Jaill - That's How We Burn

Redaktionswertung: 
schlimm
schwach
mittelmäßig
gut
sehr schön
herausragend
Verschmitzt und beknackt

Schnurri, Bärchen-Pulli und ein quietschebuntes Video sprechen eine eindeutige Sprache: diese Typen haben Humor. Neben diesem besitzen sie aber auch ein Händchen für poppigen Garagenrock, mit dem sie nun via Sub Pop in die weite Welt hinausziehen.

"Stroller" bedeutet im Deutschen Landstreicher, Strolch oder auch Wanderschauspieler. Und irgendwie trifft dieser Songtitel ganz gut das, was das Quartett auf seinem neuen Longplayer bietet. Jaill ziehen einfach und unbedacht drauflos, stoppen in den Garagen, um zu rocken, pausieren an Stränden, um zu tanzen und spielen an jeder Ecke, um die Zeit und andere Biederkeiten auf unterhaltsame Weise zu vertreiben. 

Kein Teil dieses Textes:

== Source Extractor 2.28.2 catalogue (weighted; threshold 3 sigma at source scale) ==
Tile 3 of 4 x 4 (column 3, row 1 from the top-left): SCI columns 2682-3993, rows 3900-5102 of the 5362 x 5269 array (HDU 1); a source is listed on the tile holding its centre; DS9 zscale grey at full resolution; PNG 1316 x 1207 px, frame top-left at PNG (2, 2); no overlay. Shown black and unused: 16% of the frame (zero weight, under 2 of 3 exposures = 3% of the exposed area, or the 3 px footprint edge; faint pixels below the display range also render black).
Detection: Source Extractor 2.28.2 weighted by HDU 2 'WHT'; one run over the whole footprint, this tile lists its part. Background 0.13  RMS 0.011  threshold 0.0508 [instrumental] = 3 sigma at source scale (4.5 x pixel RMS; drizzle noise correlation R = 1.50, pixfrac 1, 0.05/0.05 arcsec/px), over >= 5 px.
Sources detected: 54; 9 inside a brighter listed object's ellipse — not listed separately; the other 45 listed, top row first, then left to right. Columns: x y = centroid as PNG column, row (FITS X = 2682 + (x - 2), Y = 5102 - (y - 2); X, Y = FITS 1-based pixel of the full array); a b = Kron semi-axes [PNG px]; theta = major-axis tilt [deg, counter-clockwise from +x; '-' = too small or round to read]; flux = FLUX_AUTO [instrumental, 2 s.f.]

Vincent Kircher, Austin Dutmer, Andrew Harris und Ryan Adams legen mit "That's How We Burn" ihr drittes Album vor, das gleichsam das erste für sie unter dem Labeldach Sub Pop ist. Über eine knappe halbe Stunde wird Lo-Fi-Pop geboten, der garagig rockt und mit einem verschmitzten Lächeln für ein kurzweiliges wie knallig buntes Albumvergnügen sorgt. Man höre den eingangs erwähnten Opener "The Stroller" und schaue sich auch unbedingt das dazugehörige Video an. Danach ist klar, wo die Reise dieser herrlich beknackten Strolche hingeht.